このクルマは、1回の充電で120キロ程度(カタログ値)しか走行できないが、マイカーを求める若者に受けているそうだ。これまでEVのネックは主要部品の一つ、電池の価格の高さにあった。しかし、生産技術の革新や量の増大によってコストが劇的に下がり始めた。
従来は1ワット時当たり20円程度だったのが、足元では14円程度までに下がっており、「宏光MINI」に搭載された電池は12円程度とみられている。電池の価格はさらに下落を続け、2024年頃までには10円にまで落ちる見込みで、そうなればEVの生産コストはガソリン車など内燃機関の車を下回るとされる。
電池価格の下落に加え、フォルクスワーゲンなど主力メーカーがEVを本格的に市場投入したことによって、欧州ではEVとプラグインハイブリッド車(PHV)の販売が急増しており、2020年の販売台数はこの2車種で前年比2.4倍の133万台。シェアは9ポイント増の12%だった。
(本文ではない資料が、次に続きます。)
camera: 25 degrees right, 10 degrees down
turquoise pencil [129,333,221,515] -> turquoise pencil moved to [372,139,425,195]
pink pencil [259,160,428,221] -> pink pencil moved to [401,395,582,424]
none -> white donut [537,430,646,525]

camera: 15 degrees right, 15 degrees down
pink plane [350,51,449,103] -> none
なかでも、日本と同じ「内燃機関大国」のドイツでは補助金の影響もあって3.6倍の39万台も売れている。また、中国でもEVとPHVは「新エネルギー車」と位置付けられ、全体販売が落ち込む中で2020年は11%増の136万台が売れた。
「EVの心臓部」で稼ぐ
こうした動きを永守氏は50年以上会社をけん引してきた経験から「革新が起こる前夜」と見る。30年近く前は富裕層だけが持つことのできた携帯電話が一気に普及して、今や一人で複数のスマートフォンを持つ時代になったのと同様に、米テスラなどのEVは現状では500万円近くと高額だが、これが一気にコモディティ化して大衆に普及していく流れが起こってくるだろう。
日産自動車でナンバー3の副COOから日本電産に転職し、昨年4月に社長に就いた関潤氏もこう語る。
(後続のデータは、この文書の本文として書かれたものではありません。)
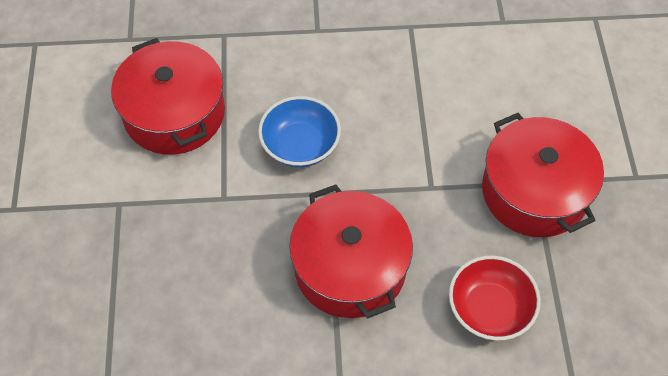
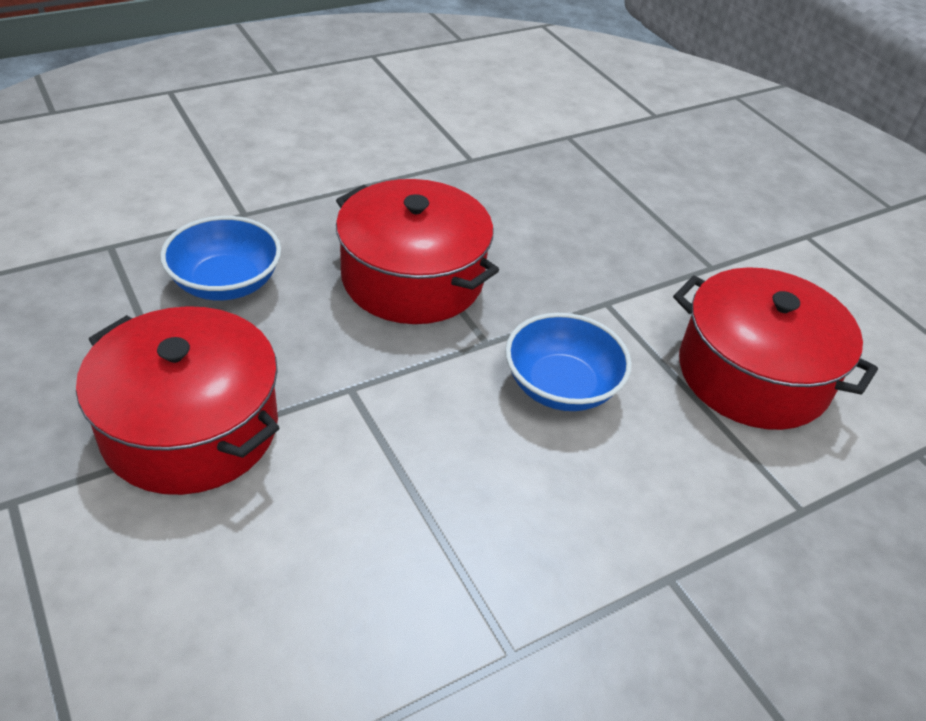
camera: 150 degrees right, 15 degrees down
red bowl [449,256,541,341] -> blue bowl [160,216,281,300]

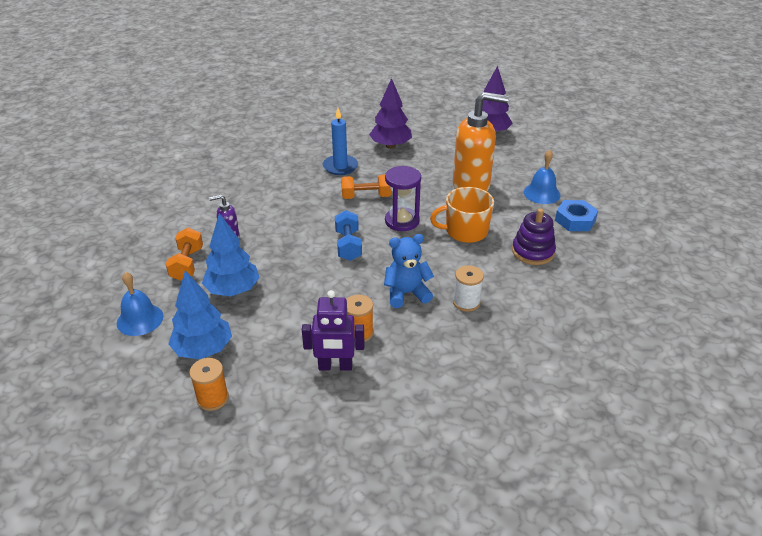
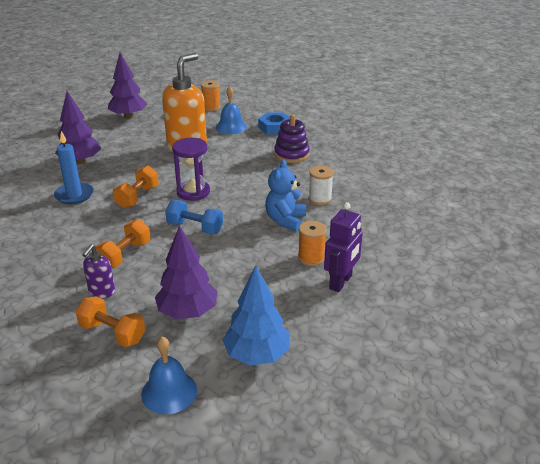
camera: 60 degrees left, 5 degrees down
orange spool [190,358,229,411] -> orange spool moved to [201,80,221,111]
blue tree [202,213,260,296] -> purple tree [155,225,218,319]
orange mug [430,187,494,243] -> none
none -> orange dumbbell [96,219,151,268]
「これまでは国民一人当たりの所得が6000ドルを超えると急に車が売れ出すと言われてきました。その場合の平均単価は日本円で約160万円、一番安い車が80万円程度。中国製の45万円のEVだと、所得が4000ドルくらいで買えます。こうした所得層を世界の人口ピラミッドから見ていくと、おそらく5~6億人はいるでしょう。ですから新車販売が2~3億台に増えてもおかしくありません」
いま、関氏が責任者として力を入れているのが車載向けモーター事業である。前述した三菱重工の工作機械部門買収も車載事業強化のためだ。なかでも、日本電産の成長の生命線を握るのが、EV向けの「トラクションモーターシステム」である。
これは、電池と並ぶEVの心臓部で、モーターとそれを制御する半導体、動力を伝えるギア(歯車)で構成される、電子・電機・機械が融合した「機電一体」の製品である。この事業を拡大させ、2030年に売上高10兆円の目標を達成させる考えだ。